Narrowing my eyebrows, I tilt my head, the ends of the raven hair of mine tickling the skin of my collarbone. If only Steve knew. »What makes you think he doesn't know already?«

»You told him?« he muffles, shock written all over his face, arms hanging lose from the sudden new thought in his mind. His pink lips form an 'O', while eyes travelling all over my small frame in order to figure out whether I was serious, and this a possibility.

»No, I didn't. I've been evasive the past hours, if this didn't come to your attention. But James always knows. He reads me like a book without me giving a syllable. I don't know what I thought could be, that we stood a chance at him not knowing, but now that we're here, it's like a curtain falling down. In no version of reality we could keep it from him.« And I need to confess this to myself. The thought came with Steve bursting into the room, and did not dissolve ever since. How come I did not think about that strange connection James has regarding to me beforehand?


In fact, we keep it for two days from him. At least, I think so. Steve did not say a single word about it, and with me avoiding my ex-boyfriend best I can, always busying myself with Peter's training and studying the last pages of neuroscience available to me, there was no chance for me to find out what was going on inside James's head; what he was aware of, and what he was not.

Not that this would be any good. If I want to succeed in curing James the fast I can, I need to start as fast I can. Being everywhere he is not is not really the key to the solution.

I probably never have been as strained as the last days. The guilt became worse, completely without any sense, the cask filling drop by drop; I mean, I could do whatever I want to, and I still can. Nonetheless, instead of reaching the goal of reducing the James's sized hole in my heart, the guilt only let it swell. Barely having time for properly thanking my friends, I did not even eat the cake, giving it to all the others for their sake because I had no appetite in the least.

And now that Steve, Natasha, Tony and basically everyone but James and I are gone, I have no choice but to face him. Especially with my plan still in mind, there is no chance to keep on avoiding him.

By now, I am standing in the kitchen, leaning on the bar with half of a sandwich in between my fingers. Hair in a bun, my glance is fixed to the panorama window, the stars blinking from above in all their might to fight back the darkness of the night. Thoughts roaming in my head about the absence of Jonas.

When I was small, a child, really, my parents use to say that every time someone dies, he turns into a star to brighten the night for me.

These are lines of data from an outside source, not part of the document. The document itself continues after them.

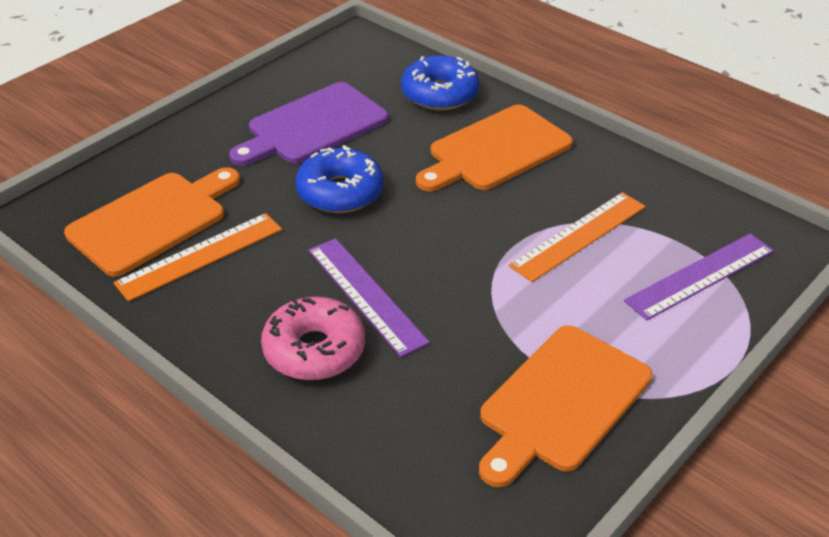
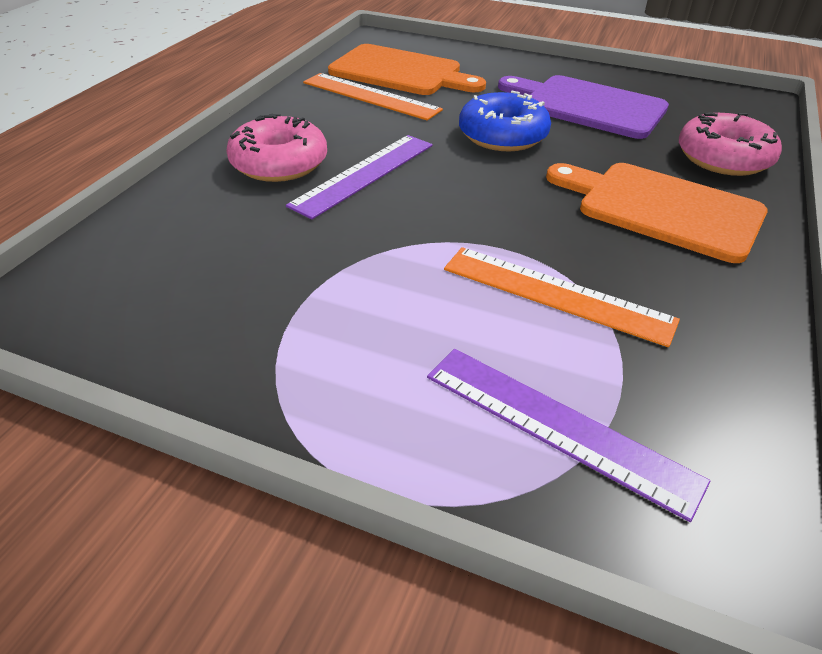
camera: 70 degrees right, 0 degrees up
(440, 94) = (723, 158): blue donut -> pink donut
(561, 402) = (250, 322): orange cutting board -> none

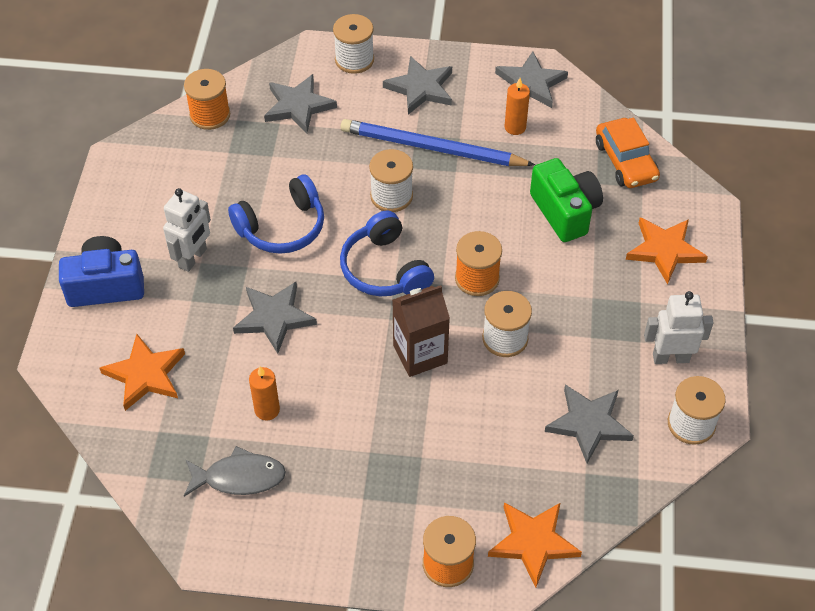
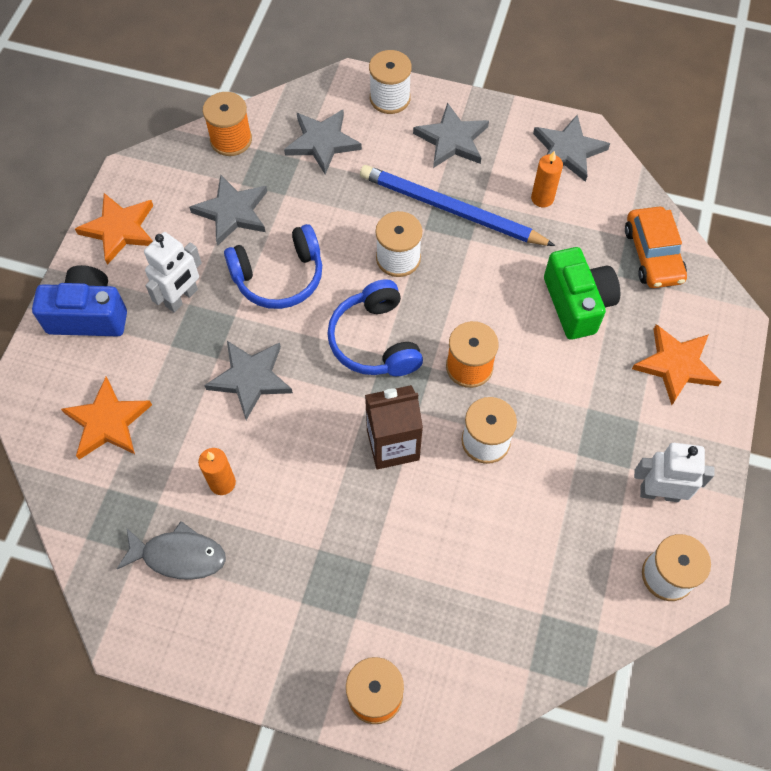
camera: 10 degrees right, 10 degrees up
(533, 542) = (470, 686): orange star -> orange star (120, 229)
(588, 424) = (556, 556): grey star -> grey star (232, 212)

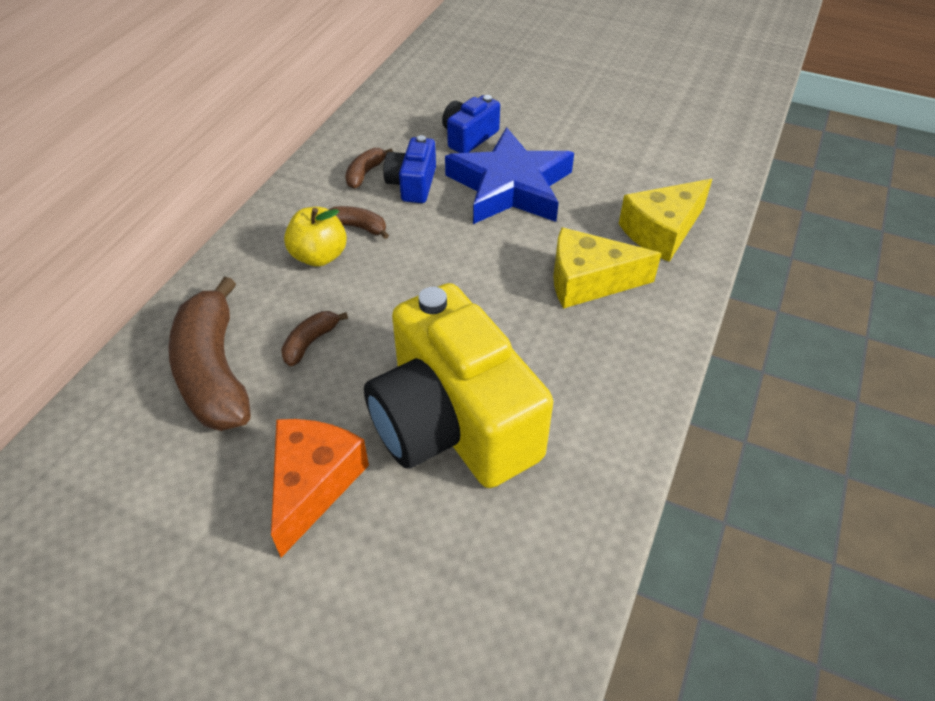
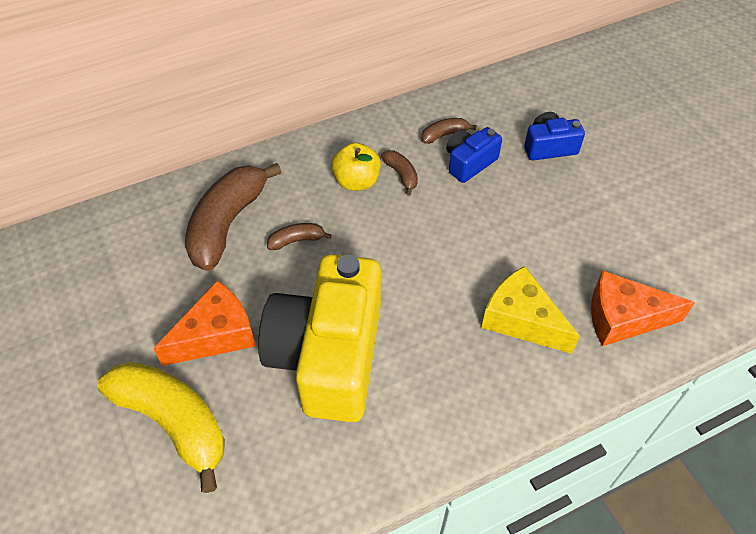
camera: 40 degrees right, 5 degrees up
(353, 602) = (173, 422): none -> yellow banana
(510, 187) = (539, 207): blue star -> none
(662, 231) = (623, 318): yellow cheese -> orange cheese

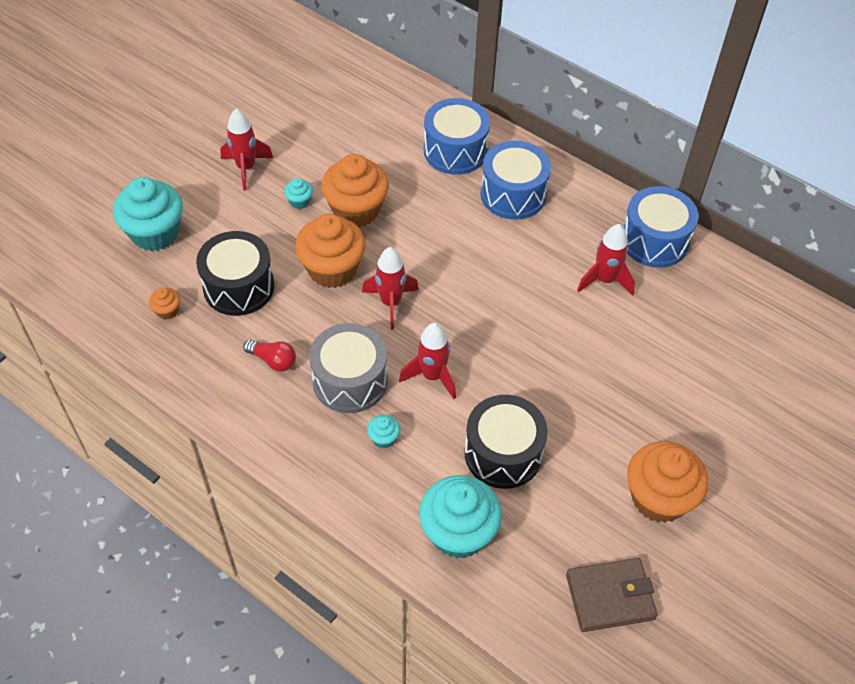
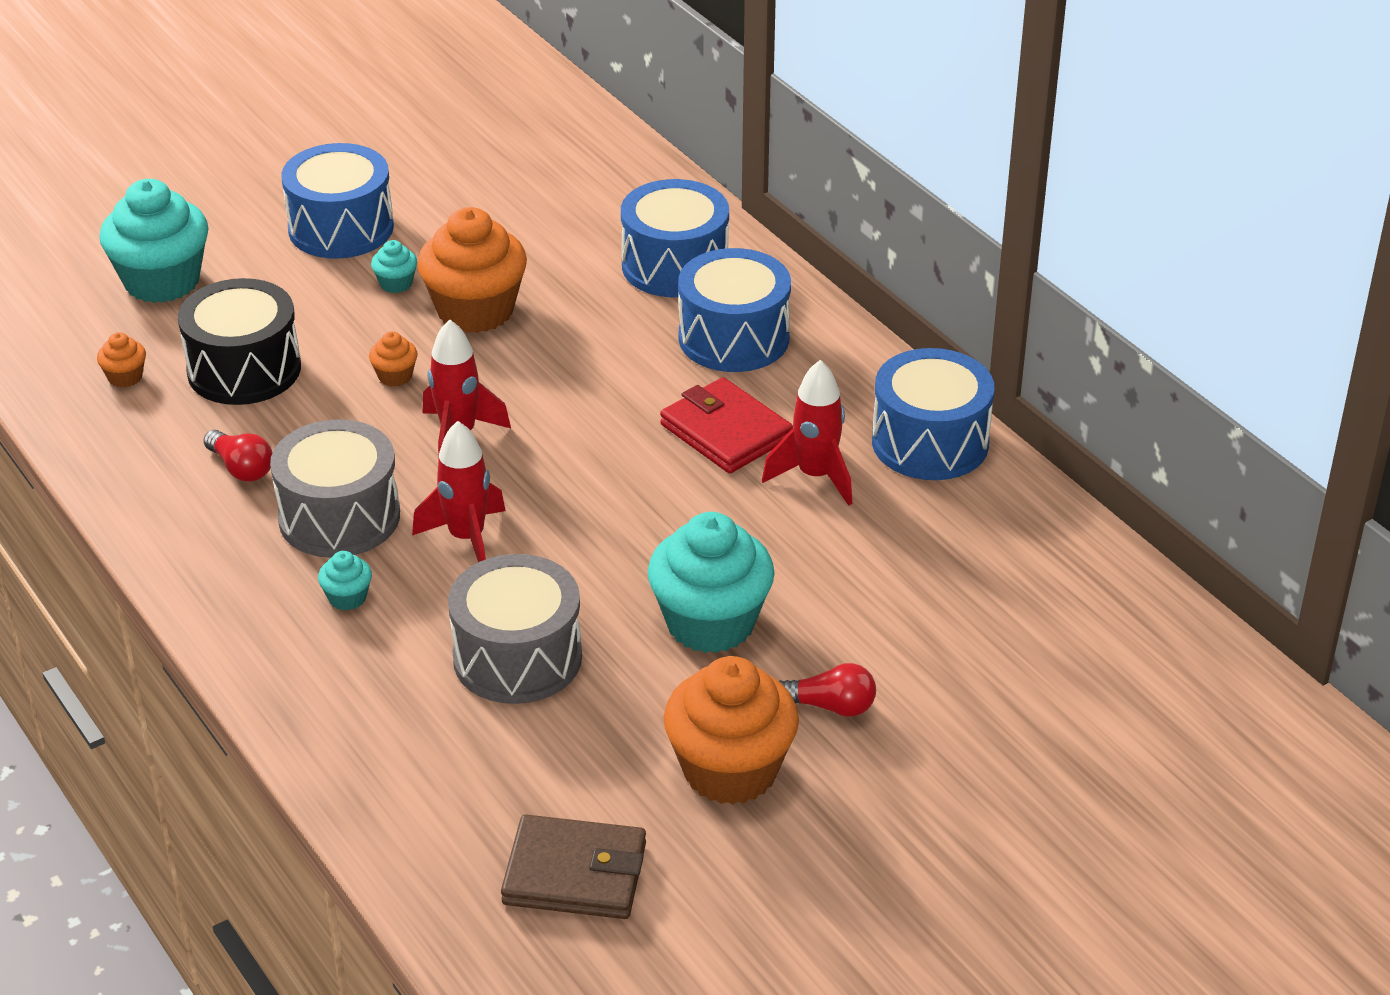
camera: 20 degrees right, 15 degrees down
(246, 168) = (341, 228): red rocket -> blue drum
(332, 269) = (395, 376): orange cupcake -> orange cupcake, size x0.43
(458, 532) = (389, 738): turquoise cupcake -> turquoise cupcake (710, 623)
(503, 453) = (517, 658): black drum -> grey drum
(541, 261) = (726, 432): none -> red wallet
(690, 437) = (830, 706): none -> red light bulb

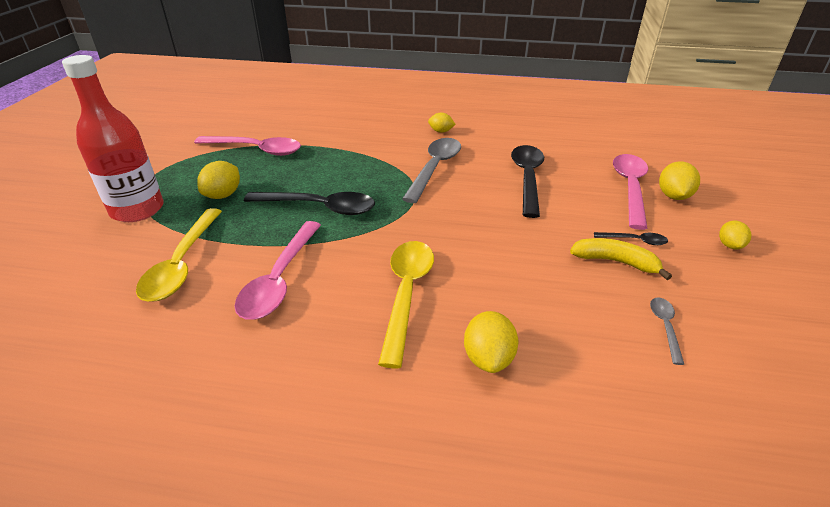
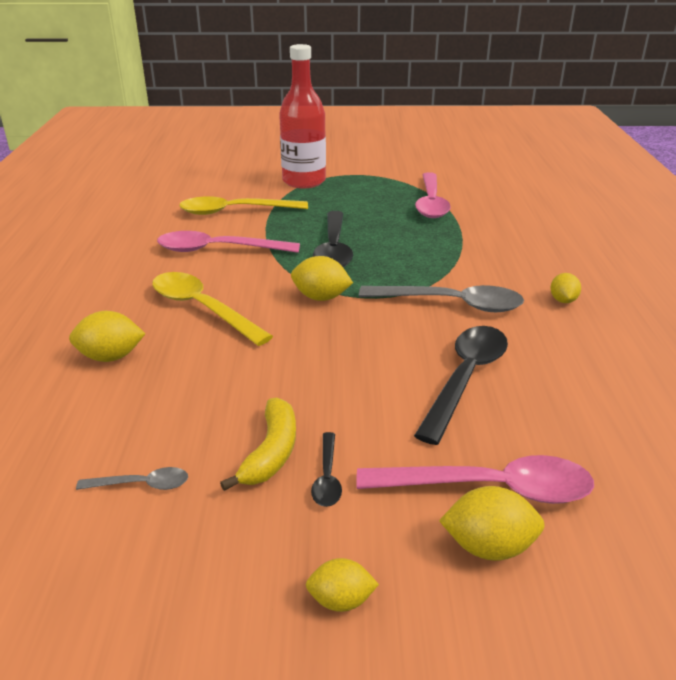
camera: 80 degrees right, 5 degrees down
(223, 195) = (338, 205): yellow lemon -> yellow lemon (321, 297)
(406, 293) = (202, 308): yellow spoon -> yellow spoon turned 135 degrees counterclockwise
(527, 178) = (466, 378): black spoon -> black spoon turned 60 degrees counterclockwise

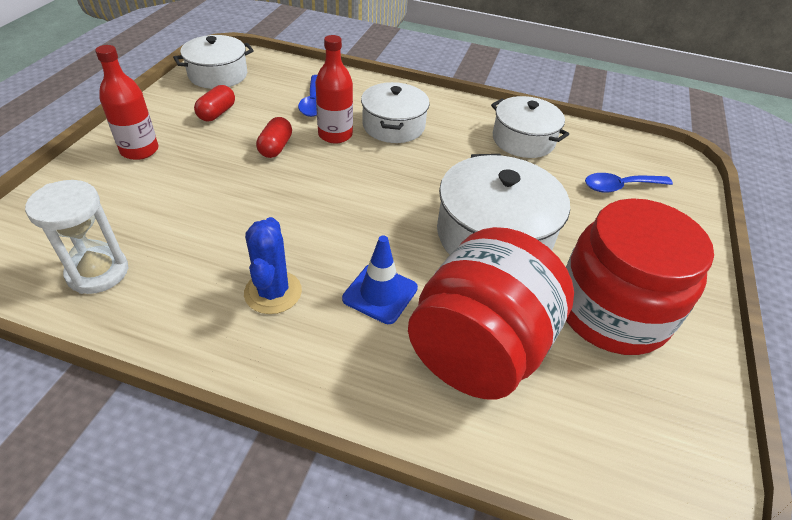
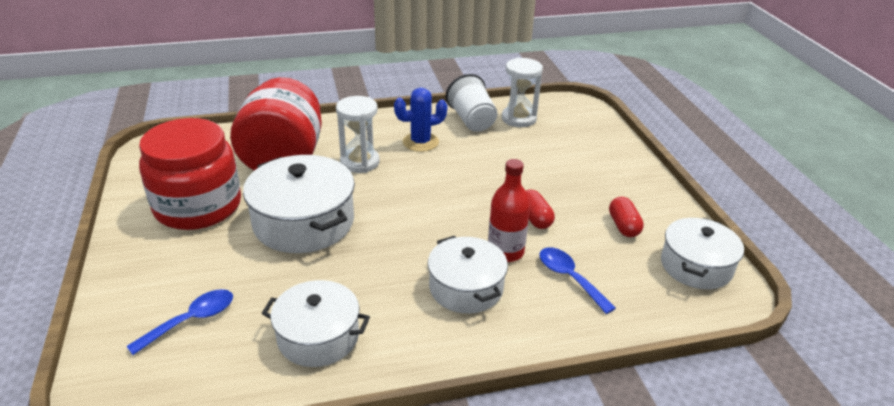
camera: 150 degrees right, 10 degrees down
(139, 150) = (616, 175): red bottle -> none
(160, 300) = (472, 121): none -> white cup
(273, 292) = (420, 142): blue cactus -> blue cactus turned 75 degrees counterclockwise
(380, 293) = (360, 162): blue traffic cone -> white hourglass

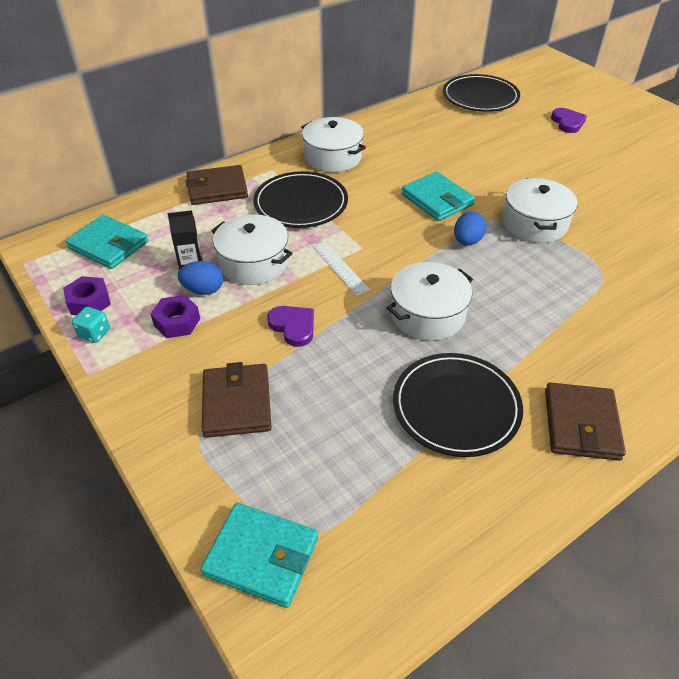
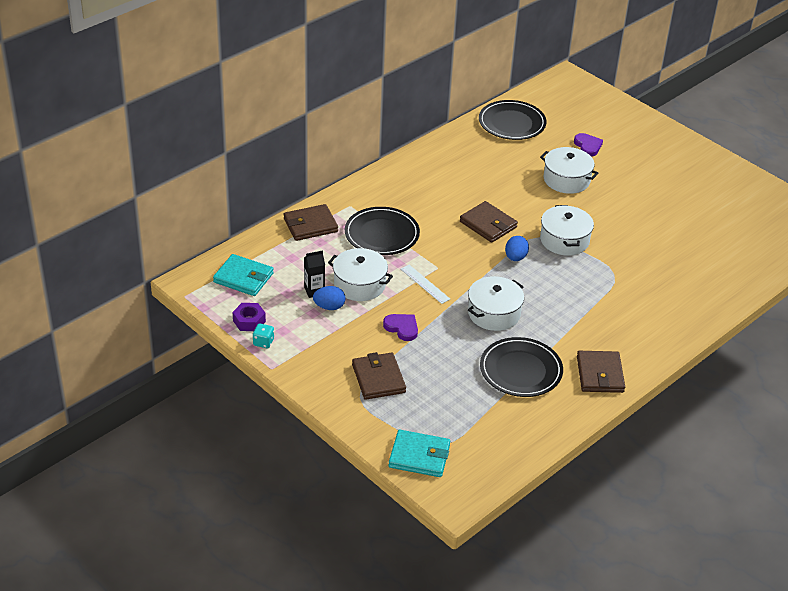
camera: 10 degrees left, 5 degrees down
(177, 322) = (319, 330): purple nut -> none
(333, 157) = (397, 191): white pot -> white pot (566, 180)
(437, 200) = (488, 224): turquoise wallet -> brown wallet

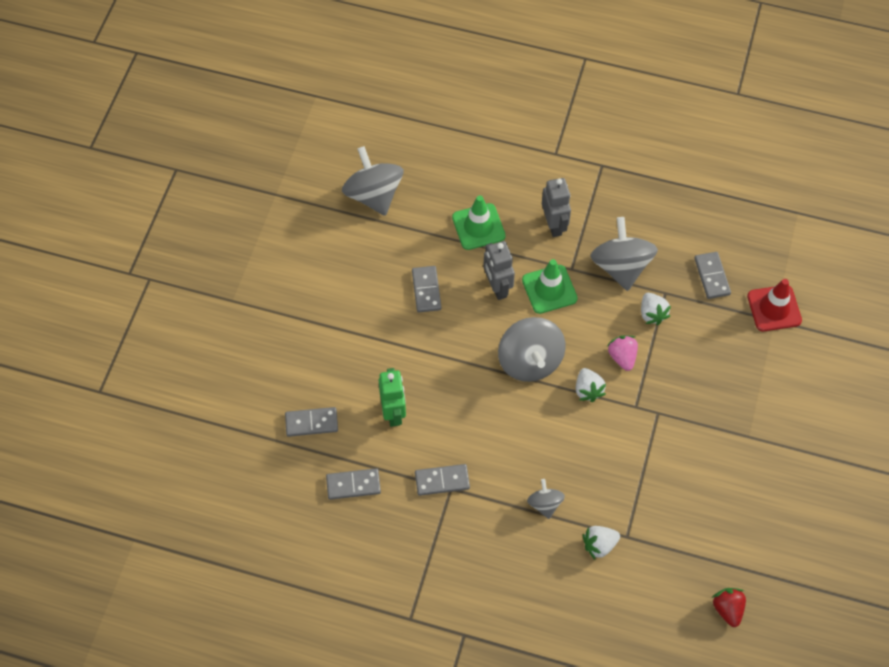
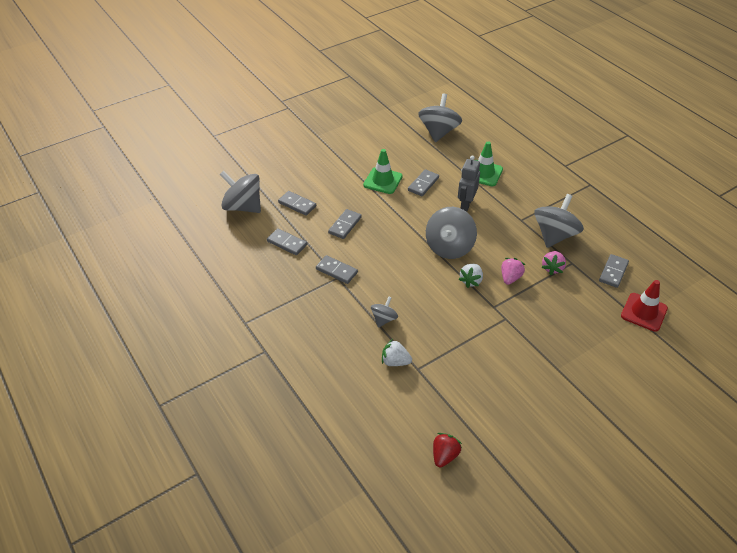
camera: 40 degrees right, 15 degrees down
(251, 472) = (243, 207): none -> grey spinning top
(393, 413) = (345, 225): green robot -> grey domino
(549, 289) = (497, 221): green traffic cone -> green traffic cone (383, 181)
(554, 225) = (531, 195): grey robot -> none
(652, 314) = (552, 268): white strawberry -> pink strawberry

To be there for me, make the darkness vanish for me to see beyond. I know it is a fairytale, and I do not think of the two of them being up there, but I like the thought of a Jonas-star somewhere in between the chaos of the universe.

I did it a lot, while I have been on the way to Japan, back, in here, with Steve on the mission. Whenever I had the chance to, I would star-gaze as much as I could, until I finally found a light dot in the sky that seemed fitting to me. That seemed to live up to the kind of Jonas I liked to remember; the older brother that always has been there for me, took pain and torture for me, still making me laugh every single day, probably raising me more than my parents.